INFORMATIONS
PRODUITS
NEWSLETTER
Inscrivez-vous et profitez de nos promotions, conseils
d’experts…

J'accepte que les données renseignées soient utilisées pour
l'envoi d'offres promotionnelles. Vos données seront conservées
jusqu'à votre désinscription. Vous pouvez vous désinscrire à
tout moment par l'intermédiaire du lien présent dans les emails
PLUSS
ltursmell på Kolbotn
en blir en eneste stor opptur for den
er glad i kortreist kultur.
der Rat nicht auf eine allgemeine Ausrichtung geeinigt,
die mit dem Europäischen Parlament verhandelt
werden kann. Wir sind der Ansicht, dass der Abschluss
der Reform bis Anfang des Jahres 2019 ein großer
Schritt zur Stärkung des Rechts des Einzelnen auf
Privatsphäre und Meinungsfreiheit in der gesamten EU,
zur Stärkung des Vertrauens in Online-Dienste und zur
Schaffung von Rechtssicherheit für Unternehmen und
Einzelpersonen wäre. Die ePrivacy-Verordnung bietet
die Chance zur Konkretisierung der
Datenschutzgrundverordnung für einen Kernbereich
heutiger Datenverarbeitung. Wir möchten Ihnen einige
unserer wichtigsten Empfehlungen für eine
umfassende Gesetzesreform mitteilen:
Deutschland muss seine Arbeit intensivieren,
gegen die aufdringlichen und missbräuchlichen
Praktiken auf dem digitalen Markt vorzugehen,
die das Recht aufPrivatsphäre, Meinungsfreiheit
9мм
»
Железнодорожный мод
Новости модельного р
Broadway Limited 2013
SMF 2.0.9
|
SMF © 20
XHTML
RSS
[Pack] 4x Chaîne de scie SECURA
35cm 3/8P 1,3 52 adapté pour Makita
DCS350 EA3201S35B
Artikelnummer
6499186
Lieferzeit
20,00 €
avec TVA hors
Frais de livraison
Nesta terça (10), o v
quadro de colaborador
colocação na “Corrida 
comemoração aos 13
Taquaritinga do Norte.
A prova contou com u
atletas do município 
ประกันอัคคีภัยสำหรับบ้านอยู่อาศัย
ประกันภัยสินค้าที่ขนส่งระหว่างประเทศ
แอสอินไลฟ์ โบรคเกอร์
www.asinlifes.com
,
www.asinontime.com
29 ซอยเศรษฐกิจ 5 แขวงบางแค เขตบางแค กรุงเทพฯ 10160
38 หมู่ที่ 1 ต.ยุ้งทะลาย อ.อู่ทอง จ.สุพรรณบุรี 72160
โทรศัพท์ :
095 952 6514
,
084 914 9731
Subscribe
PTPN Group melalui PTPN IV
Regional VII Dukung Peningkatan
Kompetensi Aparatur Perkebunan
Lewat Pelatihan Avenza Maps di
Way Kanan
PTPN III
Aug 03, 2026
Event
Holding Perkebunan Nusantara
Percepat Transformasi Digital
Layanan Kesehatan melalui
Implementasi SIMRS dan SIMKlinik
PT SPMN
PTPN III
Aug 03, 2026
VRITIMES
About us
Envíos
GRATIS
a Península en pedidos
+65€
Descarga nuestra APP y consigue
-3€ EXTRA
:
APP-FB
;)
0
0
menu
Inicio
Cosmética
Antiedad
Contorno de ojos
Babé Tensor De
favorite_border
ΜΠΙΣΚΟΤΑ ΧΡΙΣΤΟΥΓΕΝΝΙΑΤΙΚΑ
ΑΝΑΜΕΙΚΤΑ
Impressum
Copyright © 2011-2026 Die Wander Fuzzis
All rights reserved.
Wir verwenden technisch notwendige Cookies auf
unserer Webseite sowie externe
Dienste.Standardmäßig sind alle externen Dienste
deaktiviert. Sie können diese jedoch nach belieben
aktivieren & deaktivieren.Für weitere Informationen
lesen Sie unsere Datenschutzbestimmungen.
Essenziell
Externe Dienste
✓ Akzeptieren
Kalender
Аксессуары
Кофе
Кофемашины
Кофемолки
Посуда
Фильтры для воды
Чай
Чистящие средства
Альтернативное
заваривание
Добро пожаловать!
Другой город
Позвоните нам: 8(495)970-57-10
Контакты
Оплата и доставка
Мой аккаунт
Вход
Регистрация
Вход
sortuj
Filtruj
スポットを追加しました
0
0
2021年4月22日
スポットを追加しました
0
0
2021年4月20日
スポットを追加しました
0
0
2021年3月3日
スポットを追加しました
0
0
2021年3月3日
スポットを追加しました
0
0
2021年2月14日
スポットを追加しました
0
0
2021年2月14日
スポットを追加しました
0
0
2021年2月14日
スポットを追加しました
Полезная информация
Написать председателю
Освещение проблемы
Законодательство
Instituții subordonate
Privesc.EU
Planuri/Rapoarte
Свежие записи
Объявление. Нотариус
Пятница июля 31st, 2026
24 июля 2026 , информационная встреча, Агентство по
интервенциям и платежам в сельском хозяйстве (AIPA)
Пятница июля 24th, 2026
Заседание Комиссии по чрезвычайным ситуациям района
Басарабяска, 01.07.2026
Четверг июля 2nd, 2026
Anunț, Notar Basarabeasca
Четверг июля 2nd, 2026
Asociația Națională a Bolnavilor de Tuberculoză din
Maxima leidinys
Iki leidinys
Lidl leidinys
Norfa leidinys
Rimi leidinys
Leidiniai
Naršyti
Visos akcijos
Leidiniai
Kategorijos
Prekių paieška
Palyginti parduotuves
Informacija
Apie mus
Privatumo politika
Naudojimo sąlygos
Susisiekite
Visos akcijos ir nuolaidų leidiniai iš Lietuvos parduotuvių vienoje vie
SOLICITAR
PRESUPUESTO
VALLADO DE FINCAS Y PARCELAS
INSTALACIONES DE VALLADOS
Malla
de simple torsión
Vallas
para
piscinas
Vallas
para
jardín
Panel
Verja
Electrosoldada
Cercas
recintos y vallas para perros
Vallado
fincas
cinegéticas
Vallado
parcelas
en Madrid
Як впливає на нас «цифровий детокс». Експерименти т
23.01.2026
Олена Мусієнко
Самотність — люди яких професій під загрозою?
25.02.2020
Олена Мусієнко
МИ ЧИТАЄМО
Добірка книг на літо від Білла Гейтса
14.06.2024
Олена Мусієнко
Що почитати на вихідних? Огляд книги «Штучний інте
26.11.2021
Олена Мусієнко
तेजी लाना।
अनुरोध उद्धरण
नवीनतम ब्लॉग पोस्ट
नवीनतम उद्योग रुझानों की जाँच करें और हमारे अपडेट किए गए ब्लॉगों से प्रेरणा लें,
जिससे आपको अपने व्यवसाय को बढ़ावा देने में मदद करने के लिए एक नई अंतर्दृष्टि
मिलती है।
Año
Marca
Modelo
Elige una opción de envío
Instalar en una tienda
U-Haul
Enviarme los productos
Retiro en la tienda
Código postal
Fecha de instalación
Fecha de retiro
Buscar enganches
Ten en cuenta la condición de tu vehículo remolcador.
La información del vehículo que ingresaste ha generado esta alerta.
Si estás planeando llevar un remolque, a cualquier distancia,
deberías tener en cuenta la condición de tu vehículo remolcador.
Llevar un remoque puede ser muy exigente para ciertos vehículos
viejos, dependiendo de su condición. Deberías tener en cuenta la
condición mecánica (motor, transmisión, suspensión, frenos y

____

→ **Directions for this task**
For each line of the material that includes the word "données", make a copy.

→ **Task response**
J'accepte que les données renseignées soient utilisées pour
l'envoi d'offres promotionnelles. Vos données seront conservées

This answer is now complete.